Let's "hear" your opinion now, via your written (typed) comment or an email to me.

Have you ever thought about comparing speech to text?

Which do you like or trust more?

Is it fair to even pit one against the other?

I'm all ears, er, all eyes, ready to soak up your thinking manifested in TEXT.

vaspersthegrate [at] yahoo [dot] com Posted by Hello


[signed] Steven Streight aka Vaspers the Grate


MARYBETH said...

Hi Steve,
very interesting question you ask about speaking verses writing or typing.
I have to admit there is substantial satisfaction in writing(typing) what I want to say. IT is clear concise, and hopefully meaningful. There are no interruptions. For me it is a major neurological stimulate, as I am a "challenged" typist at best, so I like to believe that all of my neural pathways are working and being challenged, in this blogging activity.
With that said, there truly is no replacement for human interaction . Although we have much "scientific knowledge" regarding the benefits of social interaction (in person), it will be interesting to see what research will report about the benefits of technological social interaction and relationships.
I have a great concern regarding the influence this realm of communication will have on children and young people who have not yet developed their social skills, and experiences.

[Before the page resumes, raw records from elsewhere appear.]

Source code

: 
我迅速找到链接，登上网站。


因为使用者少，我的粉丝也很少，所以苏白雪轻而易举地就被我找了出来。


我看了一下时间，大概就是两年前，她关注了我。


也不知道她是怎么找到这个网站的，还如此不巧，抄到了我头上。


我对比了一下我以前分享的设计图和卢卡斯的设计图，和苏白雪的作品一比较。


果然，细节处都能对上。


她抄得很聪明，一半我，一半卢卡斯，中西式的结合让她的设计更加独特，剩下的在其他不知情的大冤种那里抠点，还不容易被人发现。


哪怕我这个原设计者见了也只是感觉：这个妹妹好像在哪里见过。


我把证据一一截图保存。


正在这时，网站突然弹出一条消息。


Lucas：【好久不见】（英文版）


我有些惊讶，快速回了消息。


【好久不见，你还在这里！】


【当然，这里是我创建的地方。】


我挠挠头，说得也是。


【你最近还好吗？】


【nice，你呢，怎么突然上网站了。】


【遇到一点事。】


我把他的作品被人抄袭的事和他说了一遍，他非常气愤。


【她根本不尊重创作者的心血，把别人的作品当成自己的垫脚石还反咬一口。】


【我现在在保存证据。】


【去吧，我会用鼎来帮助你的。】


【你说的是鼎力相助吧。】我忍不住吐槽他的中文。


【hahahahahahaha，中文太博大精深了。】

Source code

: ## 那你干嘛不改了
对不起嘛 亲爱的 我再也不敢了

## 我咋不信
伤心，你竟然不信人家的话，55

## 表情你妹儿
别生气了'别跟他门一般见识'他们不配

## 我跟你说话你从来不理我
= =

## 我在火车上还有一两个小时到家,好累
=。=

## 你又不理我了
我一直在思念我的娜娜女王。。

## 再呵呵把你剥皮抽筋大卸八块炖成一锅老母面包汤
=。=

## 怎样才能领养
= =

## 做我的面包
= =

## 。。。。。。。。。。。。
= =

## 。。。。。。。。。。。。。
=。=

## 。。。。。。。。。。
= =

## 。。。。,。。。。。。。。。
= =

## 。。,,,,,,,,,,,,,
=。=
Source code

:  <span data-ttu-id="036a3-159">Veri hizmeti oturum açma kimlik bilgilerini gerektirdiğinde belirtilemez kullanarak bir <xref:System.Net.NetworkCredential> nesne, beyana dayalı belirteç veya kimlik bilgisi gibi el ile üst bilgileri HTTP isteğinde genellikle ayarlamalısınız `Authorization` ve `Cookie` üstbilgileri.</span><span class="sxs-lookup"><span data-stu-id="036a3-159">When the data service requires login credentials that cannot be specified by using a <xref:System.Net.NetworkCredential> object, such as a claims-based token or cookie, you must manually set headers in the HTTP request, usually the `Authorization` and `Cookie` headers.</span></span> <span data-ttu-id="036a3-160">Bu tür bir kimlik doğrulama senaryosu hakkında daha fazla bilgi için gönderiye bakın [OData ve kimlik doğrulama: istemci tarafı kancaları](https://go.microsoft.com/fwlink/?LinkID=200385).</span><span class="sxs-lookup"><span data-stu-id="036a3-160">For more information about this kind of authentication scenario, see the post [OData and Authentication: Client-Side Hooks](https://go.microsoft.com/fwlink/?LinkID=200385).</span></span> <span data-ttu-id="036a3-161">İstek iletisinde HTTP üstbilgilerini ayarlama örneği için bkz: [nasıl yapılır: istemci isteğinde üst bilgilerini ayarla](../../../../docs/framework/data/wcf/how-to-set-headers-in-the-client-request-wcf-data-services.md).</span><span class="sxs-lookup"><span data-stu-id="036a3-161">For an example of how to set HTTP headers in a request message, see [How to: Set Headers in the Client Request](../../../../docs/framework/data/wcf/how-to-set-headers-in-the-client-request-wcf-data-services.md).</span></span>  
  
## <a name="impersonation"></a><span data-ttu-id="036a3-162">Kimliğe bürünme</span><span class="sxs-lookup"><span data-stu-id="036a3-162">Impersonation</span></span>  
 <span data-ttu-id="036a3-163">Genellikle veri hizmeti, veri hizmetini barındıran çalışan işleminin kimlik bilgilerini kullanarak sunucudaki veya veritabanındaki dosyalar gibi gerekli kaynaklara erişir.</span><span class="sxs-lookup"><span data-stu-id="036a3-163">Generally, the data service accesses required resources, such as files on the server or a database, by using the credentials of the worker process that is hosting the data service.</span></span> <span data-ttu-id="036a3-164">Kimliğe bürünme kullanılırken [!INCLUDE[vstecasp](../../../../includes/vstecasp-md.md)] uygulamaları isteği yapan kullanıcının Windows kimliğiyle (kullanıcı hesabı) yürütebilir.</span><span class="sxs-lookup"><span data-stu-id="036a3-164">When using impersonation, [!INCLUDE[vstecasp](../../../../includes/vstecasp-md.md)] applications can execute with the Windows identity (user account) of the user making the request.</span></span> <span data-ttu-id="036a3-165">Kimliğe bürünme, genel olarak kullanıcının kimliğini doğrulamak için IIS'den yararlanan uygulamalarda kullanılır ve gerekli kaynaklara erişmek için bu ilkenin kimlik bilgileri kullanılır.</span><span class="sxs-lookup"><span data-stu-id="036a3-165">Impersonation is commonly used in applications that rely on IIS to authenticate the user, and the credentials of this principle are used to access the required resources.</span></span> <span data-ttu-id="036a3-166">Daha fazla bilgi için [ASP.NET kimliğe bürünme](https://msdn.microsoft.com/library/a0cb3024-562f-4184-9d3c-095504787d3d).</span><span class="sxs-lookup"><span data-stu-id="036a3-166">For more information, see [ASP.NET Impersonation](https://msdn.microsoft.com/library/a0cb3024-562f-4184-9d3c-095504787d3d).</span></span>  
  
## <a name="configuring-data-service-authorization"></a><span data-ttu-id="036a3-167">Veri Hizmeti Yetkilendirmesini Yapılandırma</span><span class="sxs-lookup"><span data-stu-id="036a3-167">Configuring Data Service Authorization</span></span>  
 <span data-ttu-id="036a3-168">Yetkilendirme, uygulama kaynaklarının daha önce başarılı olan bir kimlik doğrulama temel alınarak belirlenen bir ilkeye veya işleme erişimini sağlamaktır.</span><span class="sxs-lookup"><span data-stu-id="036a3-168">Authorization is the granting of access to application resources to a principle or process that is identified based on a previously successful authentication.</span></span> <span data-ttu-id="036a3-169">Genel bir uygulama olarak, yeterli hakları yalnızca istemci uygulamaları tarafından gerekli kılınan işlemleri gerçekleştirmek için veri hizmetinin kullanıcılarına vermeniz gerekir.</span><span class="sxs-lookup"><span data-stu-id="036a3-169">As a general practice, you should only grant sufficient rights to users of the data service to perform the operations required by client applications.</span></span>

If the state of chat rooms are in any way reflective of the prior inquiry, we should be very concerned!
Enough rambling for now. I do hope my missing post reaches you. As always thanks for all knowledge bestowed upon one tech challenged middle aged momma!

steven edward streight said...

I ask the question, and the linguists and semioticians and philosophers have been debating it. For centuries, but especially lately, since 1860 or so.

It's funny, you can't really edit or delete spoken words. No revisions, except in further spoken clarifications I suppose.

I have been engaged in some real world combat, in addition to my "blogo-combat". What I meant to add to this article is: often writing is feared and hated, in social contexts.

I've had some "situations" the past year, and currently, where the adversary pleaded to have a "sit down, face-to-face meeting" or a "phone conversation" about something I'd been dealing with textually, via email or letter.

I refuse to meet. I don't have time for that. Plus, they think they can use spoken persuasion, eye contact, suggestology, imposing presence, whatever they think they've got.

They feel more "comfortable" on the spoken turf.

They must realize I excell in the written realm.

I've had antagonists ask, mystified, "Why did you put all this in Writing? Sure wish you would have called me."

They hate seeing written documents. When I cc others, that really makes the text explosive. Copies of writing going to multiple persons: very powerful assault.

I'm speaking of corrupt religious entities primarily, that I have tangled with, who have been deceptive in various ways, perhaps illegal activity, cultish, etc.

Online interaction. The mysterious thing to me is why I and all of us I guess, get our feeling hurt or elevated by online text, like emails, blog comments, forums, discussion lists.

So "impersonal", words on a screen, no face, no voice, no gestures, no perfume, no cologne, nothing human, just words crawling across a screen...yet reactions can be quite personal, violent, ecstatic, depressing, etc.

Very odd. Yet I'm somewhat sensitive also. Strange phenomenon.

Online interaction can be good for social skills. I have actually become braver and more aggressive in many ways offline, due to prolonged debates and combat online. A good result, so long as I don't get arrogant or think all my opinions need to be expressed all the time.